═══ Study material

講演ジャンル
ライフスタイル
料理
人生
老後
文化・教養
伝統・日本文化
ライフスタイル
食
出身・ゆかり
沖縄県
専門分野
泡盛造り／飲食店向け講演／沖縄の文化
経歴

══════

* [Exercise brief]
Reproduce the text of the items above, swapping "料理" for "調理" and leaving everything else unchanged.

* [Output below]
講演ジャンル
ライフスタイル
調理
人生
老後
文化・教養
伝統・日本文化
ライフスタイル
食
出身・ゆかり
沖縄県
専門分野
泡盛造り／飲食店向け講演／沖縄の文化
経歴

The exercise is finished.